Prominent e-commerce giant Shopify, for example, decided most of its employees will move to remote work permanently, and that its offices in Toronto and Ottawa will remain shuttered until sometime next year.
Meanwhile, retailers in the PATH, which is normally a bustling hub of suits from the adjoining office towers, have been suffering and closing down for good now that the underground network and the financial district around it has become a ghost town.
Even the City itself has cut down on its office space, with a planned reduction of 33 per cent of its office floor space — down from 55 locations to only 15 — and only five per cent of staffers saying that they expect to return in-person full-time.
With so many businesses vacating their premises, there is a glut of subleased office space now on the market — around a staggering 2.5 million square feet, in fact, a number that is almost four times what was up for grabs pre-COVID. In the GTA as a whole, an approximate 5.1 million square feet now lies empty and up for sublease.
And, it's a trend that continues to accelerate many months after the pandemic's onset, according to the numbers provided by experts, who don't predict the levels will return to normal for years, even if there is eventually high demand once more.
"Downtown, a decline in sublet available space of 159,000 sf per quarter would be needed — double the fastest rate recorded in any peak-to-valley period during the last 20 years," writes global commercial real estate firm Avison Young principal Bill Argeropoulos in a post on the subject.
"Clearly, significant pent-up demand would be required, especially given the amount of new office space that will be delivered downtown between now and 2024."
He also predicts that pricing for office space will inevitably drop as a result, as residential rents in the city have.
The fate of coworking spaces also remains up in the air, as they ostensibly have similar potential risks as a regular office (though they've all employed new health and safety measures), but also provide people the benefit of working from home with a sense of routine and an excuse to leave the house and interact with others.

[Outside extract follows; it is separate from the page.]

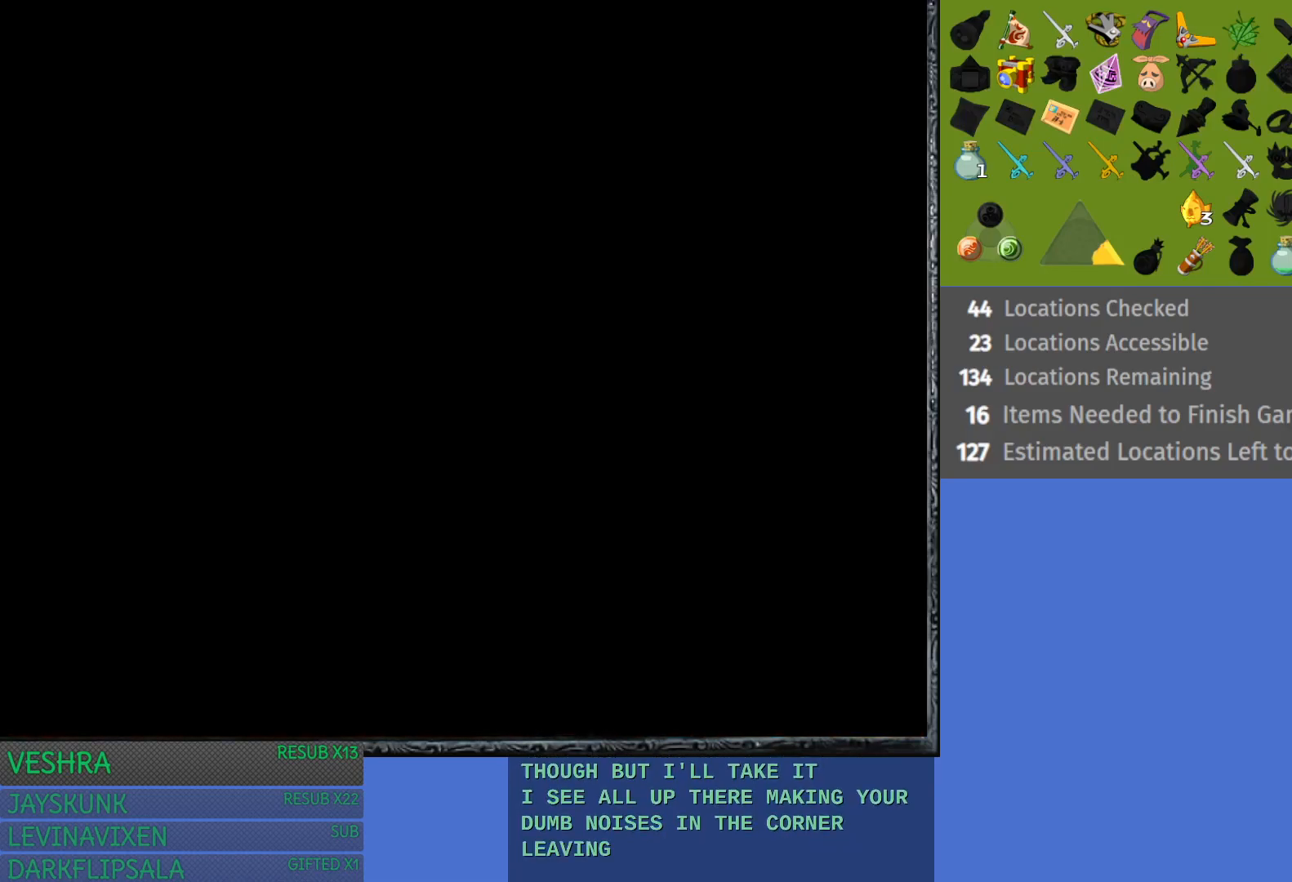
{"buttons": [], "left_stick": "center", "right_stick": "center", "events": []}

Some expect that the number of coworking spaces in major cities internationally will be on the rise in the near future, while others are more proponents of innovative new concepts like apartment coworking concepts.
With many traditional offices in Toronto now shut, hundreds of restaurants and bars permanently closing, and the city potentially looking at another spate of grey-level lockdown, no wonder people are actually moving out of the city now that they don't have an office or other attractions to go to.